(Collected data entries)
--------------------

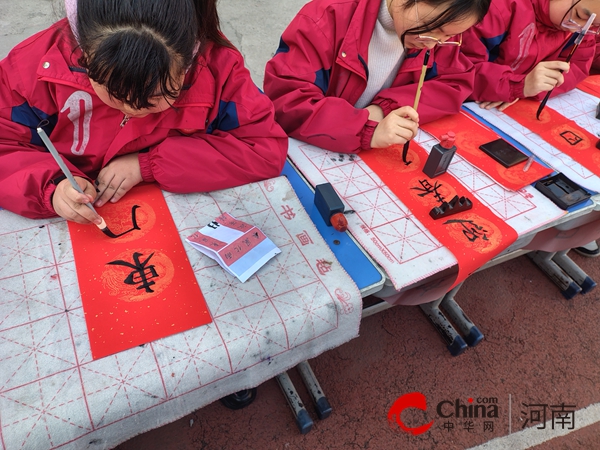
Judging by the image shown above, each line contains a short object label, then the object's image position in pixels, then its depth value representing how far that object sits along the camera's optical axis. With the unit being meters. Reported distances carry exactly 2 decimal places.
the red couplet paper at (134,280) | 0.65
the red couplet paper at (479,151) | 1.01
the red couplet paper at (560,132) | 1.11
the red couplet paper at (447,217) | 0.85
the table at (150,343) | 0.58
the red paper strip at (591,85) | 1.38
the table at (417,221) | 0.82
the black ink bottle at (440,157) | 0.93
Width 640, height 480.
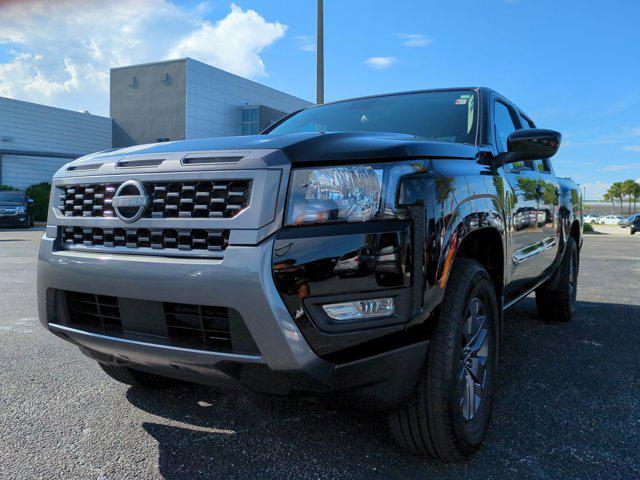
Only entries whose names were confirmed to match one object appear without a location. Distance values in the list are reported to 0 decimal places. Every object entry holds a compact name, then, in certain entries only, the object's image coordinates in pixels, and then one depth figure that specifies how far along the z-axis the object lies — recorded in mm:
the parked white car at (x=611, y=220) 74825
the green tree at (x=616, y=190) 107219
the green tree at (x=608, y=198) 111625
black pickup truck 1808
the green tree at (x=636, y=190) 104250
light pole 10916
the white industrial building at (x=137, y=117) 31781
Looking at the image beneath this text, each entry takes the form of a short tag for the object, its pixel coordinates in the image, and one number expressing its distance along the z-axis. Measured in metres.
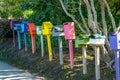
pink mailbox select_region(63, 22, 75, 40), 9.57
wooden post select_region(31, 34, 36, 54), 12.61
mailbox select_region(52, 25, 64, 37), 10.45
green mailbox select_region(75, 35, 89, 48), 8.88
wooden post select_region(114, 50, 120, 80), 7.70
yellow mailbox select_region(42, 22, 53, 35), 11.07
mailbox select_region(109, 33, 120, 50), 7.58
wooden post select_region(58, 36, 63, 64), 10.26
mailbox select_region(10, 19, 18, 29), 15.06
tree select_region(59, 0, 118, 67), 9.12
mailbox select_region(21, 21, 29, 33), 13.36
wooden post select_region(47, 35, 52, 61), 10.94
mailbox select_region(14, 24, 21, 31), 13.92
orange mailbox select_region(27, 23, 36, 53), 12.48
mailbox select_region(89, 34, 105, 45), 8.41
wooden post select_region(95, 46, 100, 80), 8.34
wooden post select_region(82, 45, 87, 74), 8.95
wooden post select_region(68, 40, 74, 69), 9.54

--------------------

• WHAT IS BEING ASKED:
Nothing but an exact copy of the data, without pictures, should be returned.

• TASK OUTPUT:
Judging by the image shown above, each line contains a short object label, then the object's image position in pixels, then its depth value representing how far that object sits along the camera's optical axis. With the unit being meters. Reported distances carry exactly 2 decimal places.
the red couplet paper at (134,280) | 0.65
the red couplet paper at (479,151) | 1.01
the red couplet paper at (560,132) | 1.11
the red couplet paper at (447,217) | 0.85
the table at (150,343) | 0.58
the red paper strip at (591,85) | 1.38
the table at (417,221) | 0.82
the black ink bottle at (440,157) | 0.93
Width 640, height 480.
Only entries whose names were confirmed to match one object appear without a location. Distance values in the list are reported to 0 decimal places. Every object entry holds a compact name, then, in certain entries only, the object's image coordinates in pixels, and then one depth figure that specifies how far along the z-axis the object lies — recorded in mm:
the parked white car at (x=611, y=220) 74825
the green tree at (x=616, y=190) 107219
the green tree at (x=608, y=198) 111625
black pickup truck 1808
the green tree at (x=636, y=190) 104250
light pole 10916
the white industrial building at (x=137, y=117) 31781
Looking at the image beneath this text, each entry takes the form of a short tag for the object, its pixel coordinates in the image, and one number expressing its distance along the z-axis. Measured in metres.
pink mailbox select_region(63, 22, 75, 40), 9.57
wooden post select_region(31, 34, 36, 54), 12.61
mailbox select_region(52, 25, 64, 37), 10.45
green mailbox select_region(75, 35, 89, 48), 8.88
wooden post select_region(114, 50, 120, 80), 7.70
yellow mailbox select_region(42, 22, 53, 35), 11.07
mailbox select_region(109, 33, 120, 50), 7.58
wooden post select_region(58, 36, 63, 64), 10.26
mailbox select_region(10, 19, 18, 29), 15.06
tree select_region(59, 0, 118, 67), 9.12
mailbox select_region(21, 21, 29, 33), 13.36
wooden post select_region(47, 35, 52, 61), 10.94
mailbox select_region(14, 24, 21, 31), 13.92
orange mailbox select_region(27, 23, 36, 53), 12.48
mailbox select_region(89, 34, 105, 45), 8.41
wooden post select_region(95, 46, 100, 80), 8.34
wooden post select_region(82, 45, 87, 74), 8.95
wooden post select_region(68, 40, 74, 69), 9.54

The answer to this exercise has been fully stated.